Could you attach original document so we can try to reproduce this?

Comment 20 przekop 2016-12-01 13:30:14 UTC

Created attachment 129184 [details]
odt sample

I try to fill the forms after export. Polish characters are missing in fillable text forms.
Now I'm not sure is it right Bug thread, but closest to subject I could find.

Comment 21 Julien Nabet 2016-12-01 19:02:44 UTC

Created attachment 129193 [details]
export with master sources

Here the result on pc Debian x86-64 with master sources updated today.
It seems ok.

Are you sure you retrieved a version including the patch http://cgit.freedesktop.org/libreoffice/core/commit/?id=52040395e3046ac42b8c3dd385c7b1cb26b929f3 from 14/11/2016?
To be sure, could you provide BuildId (Help Menu/About)?

Comment 22 przekop 2016-12-02 07:59:08 UTC

Try to copy any text with Polish characters (1ą 2ż 3ź 4ć 5ó 6ł) and paste in field form. Most of them disappear after leaving a field.

5.3.0.0.beta1
Build ID: 690f553ecb3efd19143acbf01f3af4e289e94536

Comment 23 Commit Notification 2016-12-07 09:01:25 UTC

Julien Nabet committed a patch related to this issue.
It has been pushed to "libreoffice-5-2":

http://cgit.freedesktop.org/libreoffice/core/commit/?id=b35798df2c1f6a05d8a3a28843c64c6da548f741&h=libreoffice-5-2

tdf#34212: Accented Characters and Umlauts are missing with Type1 fonts

It will be available in 5.2.5.

The patch should be included in the daily builds available at
http://dev-builds.libreoffice.org/daily/ in the next 24-48 hours. More
information about daily builds can be found at:
http://wiki.documentfoundation.org/Testing_Daily_Builds

Affected users are encouraged to test the fix and report feedback.

Comment 24 Julien Nabet 2016-12-07 17:47:42 UTC

Created attachment 129378 [details]
new export with filled fields

On pc Debian x86-64 with master sources updated today, I could reproduce the problem with fields.

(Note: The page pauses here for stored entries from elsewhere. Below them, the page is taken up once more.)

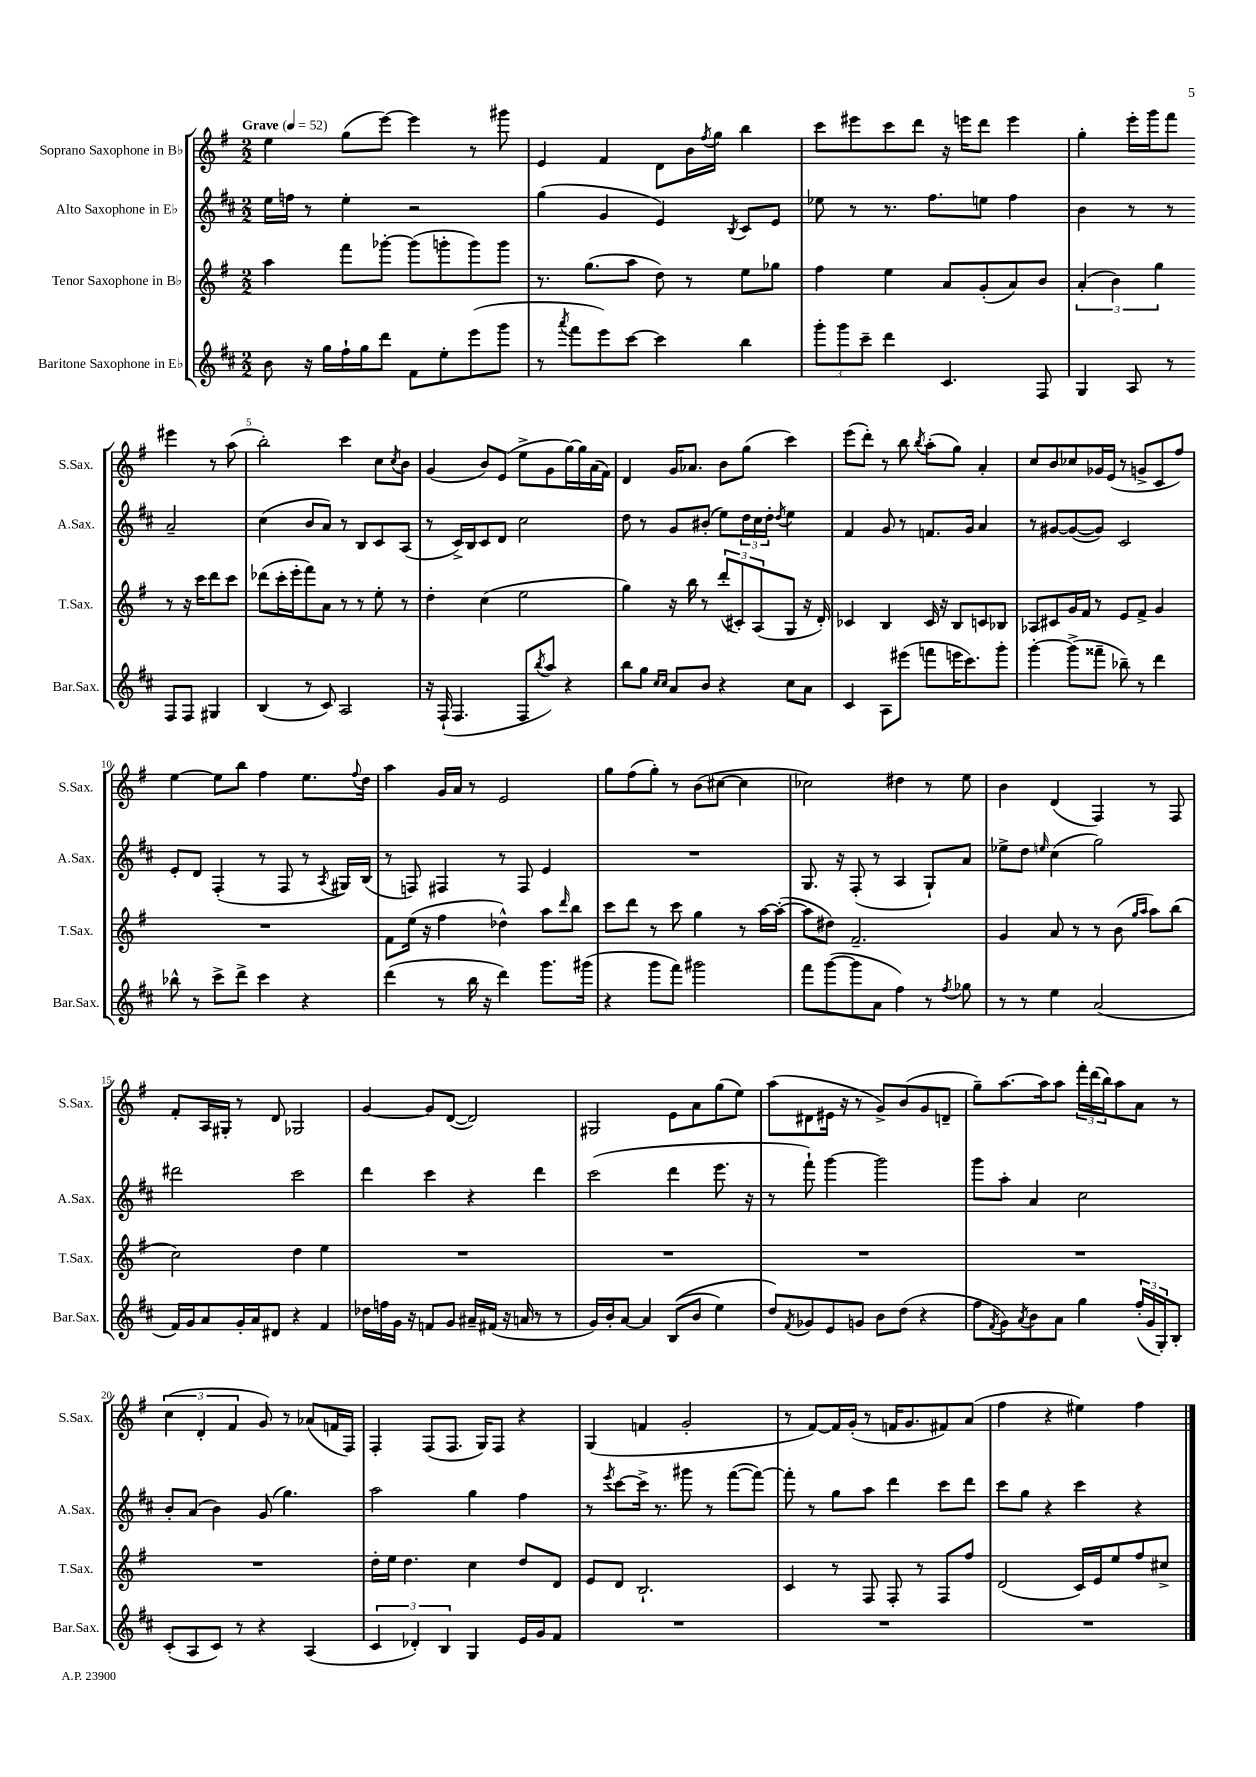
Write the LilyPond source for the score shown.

<<
\new StaffGroup <<
\new Staff = "s0" \with { instrumentName = "Soprano Saxophone in Bb" shortInstrumentName = "S.Sax." } {
    \clef treble \key g \major \numericTimeSignature \time 2/2 \tempo "Grave" 4 = 52
    e''4 g''8( e'''8~) e'''4 r8 gis'''8 |
    e'4 fis'4 d'8 b'16 \acciaccatura { fis''8 } g''16 b''4 |
    c'''8 eis'''8 c'''8 d'''8 r16 e'''16 d'''8 e'''4 |
    g''4-. e'''16-. g'''16 fis'''8 eis'''4 r8 a''8( |
    b''2-.) c'''4 c''8 \acciaccatura { c''8 } b'8 |
    g'4( b'8) e'8( e''8-> g'8 g''16~) g''16 a'16( fis'16) |
    d'4 g'16 aes'8. b'8 g''8( c'''4) |
    e'''8( d'''8-.) r8 b''8 \acciaccatura { b''8 } a''8-.( g''8) a'4-. |
    c''8 b'8 ces''8 ges'16 e'16( r8 g'8-> c'8 fis''8) |
    e''4~ e''8 b''8 fis''4 e''8. \appoggiatura { fis''8 } d''16 |
    a''4 g'16 a'16 r8 e'2 |
    g''8 fis''8( g''8-.) r8 b'8( cis''8~ cis''4 |
    ces''2) dis''4 r8 e''8 |
    b'4 d'4( fis4) r8 fis8 |
    fis'8-. a16 gis16-. r8 d'8 ges2 |
    g'4~ g'8 d'8~( d'2) |
    gis2 e'8 a'8 g''8( e''8) |
    a''8( dis'8 eis'16 r16 r8 g'8->) b'8( g'8 d'8-- |
    g''8--) a''8.~ a''16 a''8 \tuplet 3/2 { fis'''16-. d'''16( b''16) } a''8 a'8 r8 |
    \tuplet 3/2 { c''4( d'4-. fis'4 } g'8) r8 aes'8( f'16 fis16) |
    fis4-. fis8( fis8. g16) fis8 r4 |
    g4( f'4 g'2-. |
    r8 fis'8~) fis'16 g'16-.( r8 f'16 g'8. fis'8) a'8( |
    fis''4 r4 eis''4) fis''4 \bar "|." |
}
\new Staff = "s1" \with { instrumentName = "Alto Saxophone in Eb" shortInstrumentName = "A.Sax." } {
    \clef treble \key d \major \numericTimeSignature \time 2/2
    e''16 f''16 r8 e''4-. r2 |
    g''4( g'4 e'4) \acciaccatura { b8 } cis'8 e'8 |
    ees''8 r8 r8. fis''8. e''8 fis''4 |
    b'4 r8 r8 a'2-- |
    cis''4( b'8 a'8) r8 b8 cis'8 a8( |
    r8 cis'16->) b16 cis'8 d'8 cis''2 |
    d''8 r8 g'8 bis'8-.( e''8) \tuplet 3/2 { d''16 cis''16 d''16-. } \acciaccatura { d''8 } e''4 |
    fis'4 g'8 r8 f'8. g'16 a'4 |
    r8 gis'8~ gis'8~( gis'8) cis'2 |
    e'8-. d'8 fis4-.( r8 fis8 r8 \acciaccatura { a8 } gis16) b16( |
    r8 f8) fis4 r8 fis8 e'4 |
    R1 |
    g8. r16 fis8-.( r8 a4 g8-!) a'8 |
    ees''8-> d''8 \grace { e''16 } cis''4( g''2) |
    dis'''2 cis'''2 |
    d'''4 cis'''4 r4 d'''4 |
    cis'''2( d'''4 e'''8. r16 |
    r8 fis'''8-!) g'''4~ g'''2 |
    g'''8 a''8-. a'4 cis''2 |
    b'8-. a'8( b'4) g'8( g''4.) |
    a''2 g''4 fis''4 |
    r8 \acciaccatura { e'''8 } cis'''8~ cis'''16-> r8. gis'''8 r8 fis'''8~( fis'''8~) |
    fis'''8-. r8 g''8 a''8 d'''4 cis'''8 d'''8 |
    cis'''8 g''8 r4 cis'''4 r4 \bar "|." |
}
\new Staff = "s2" \with { instrumentName = "Tenor Saxophone in Bb" shortInstrumentName = "T.Sax." } {
    \clef treble \key g \major \numericTimeSignature \time 2/2
    a''4 fis'''8 ges'''8~-. ges'''8( g'''8-. g'''8) g'''8 |
    r8. g''8.( a''8 d''8) r8 e''8 ges''8 |
    fis''4 e''4 a'8 g'8-.( a'8) b'8 |
    \tuplet 3/2 { a'4-.( b'4) g''4 } r8 r16 c'''16 d'''8 c'''8 |
    des'''8( c'''16-. e'''16-. fis'''8) a'8 r8 r8 e''8-. r8 |
    d''4-. c''4( e''2 |
    g''4) r16 b''16 r8 \tuplet 3/2 { d'''8-.( cis'8-.) a8( } g8 r16 d'16-.) |
    ces'4 b4 ces'16 r16 b8 c'8 bes8 |
    aes8 cis'8 g'16 fis'16 r8 e'8 fis'8-> g'4 |
    R1 |
    fis'8 e''16( r16 fis''4 des''4-^) a''8 \grace { d'''16 } b''8 |
    c'''8 d'''8 r8 c'''8 g''4 r8 a''16~ a''16~-.( |
    a''8 dis''8) fis'2.-- |
    g'4 a'8 r8 r8 b'8( \grace { g''16 a''16 } a''8) b''8( |
    c''2) d''4 e''4 |
    R1 |
    R1 |
    R1 |
    R1 |
    R1 |
    d''16-. e''16 d''4. c''4 d''8 d'8 |
    e'8 d'8 b2.-! |
    c'4 r8 fis8 fis8-. r8 fis8 fis''8 |
    d'2( c'16) e'16 e''8 fis''8 cis''8-> \bar "|." |
}
\new Staff = "s3" \with { instrumentName = "Baritone Saxophone in Eb" shortInstrumentName = "Bar.Sax." } {
    \clef treble \key d \major \numericTimeSignature \time 2/2
    b'8 r16 g''16 fis''16-! g''16 d'''8 fis'8 e''8-. e'''8( g'''8 |
    r8 \acciaccatura { a'''8 } fis'''8 e'''8) cis'''8~ cis'''4 b''4 |
    \tuplet 3/2 { g'''8-. g'''8 cis'''8-- } d'''4 cis'4. fis8 |
    g4 a8 r8 fis8 fis8 gis4 |
    b4( r8 cis'8) a2 |
    r16 fis16-!( fis4. fis8 \acciaccatura { b''8 } a''8) r4 |
    b''8 g''8 \grace { cis''16 cis''16 } a'8 b'8 r4 cis''8 a'8 |
    cis'4 a8 eis'''8( f'''8 e'''16 cis'''8.) g'''8-. |
    g'''4~-. g'''8->( fisis'''8-- bes''8--) r8 d'''4 |
    bes''8-^ r8 cis'''8-> d'''8-> cis'''4 r4 |
    d'''4( r8 b''16 r16 d'''4) g'''8. gis'''16( |
    r4 g'''8 fis'''8) gis'''2 |
    fis'''8 g'''8~( g'''8 a'8 fis''4) r8 \acciaccatura { fis''8 } ges''8 |
    r8 r8 e''4 a'2( |
    fis'16) g'16 a'8 g'16-. a'16 dis'8 r4 fis'4 |
    des''16 f''16 g'16 r16 f'8 g'8 ais'16-- fis'16( r16 a'16 r8 r8 |
    g'16) b'16-. a'8~ a'4 b8(\( b'8 e''4) |
    d''8\) \acciaccatura { fis'8 } ges'8 e'8 g'8 b'8 d''8( r4 |
    fis''8 \acciaccatura { fis'8 } g'8) \acciaccatura { a'8 } b'8 a'8 g''4 \tuplet 3/2 { fis''16-.( g'16 g16-.) } b8-. |
    cis'8-.( a8 cis'8) r8 r4 a4( |
    \tuplet 3/2 { cis'4 des'4-.) b4 } g4 e'16 g'16 fis'8 |
    R1 |
    R1 |
    R1 \bar "|." |
}
>>
>>
\layout { \context { \Score \override BarNumber.break-visibility = ##(#f #t #t) barNumberVisibility = #(every-nth-bar-number-visible 5) } }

Comment 25 Julien Nabet 2016-12-07 17:49:32 UTC

cleanup whiteboard since the bug is still there.

Comment 26 Adolfo Jayme Barrientos 2017-04-07 06:00:11 UTC

IMO this is more of a WONTFIX, given that the Type1 format is obsolete and is no longer accepted in 5.3.x.

Comment 27 Khaled Hosny 2017-09-25 23:09:48 UTC

We dropped support for Type 1 fonts already.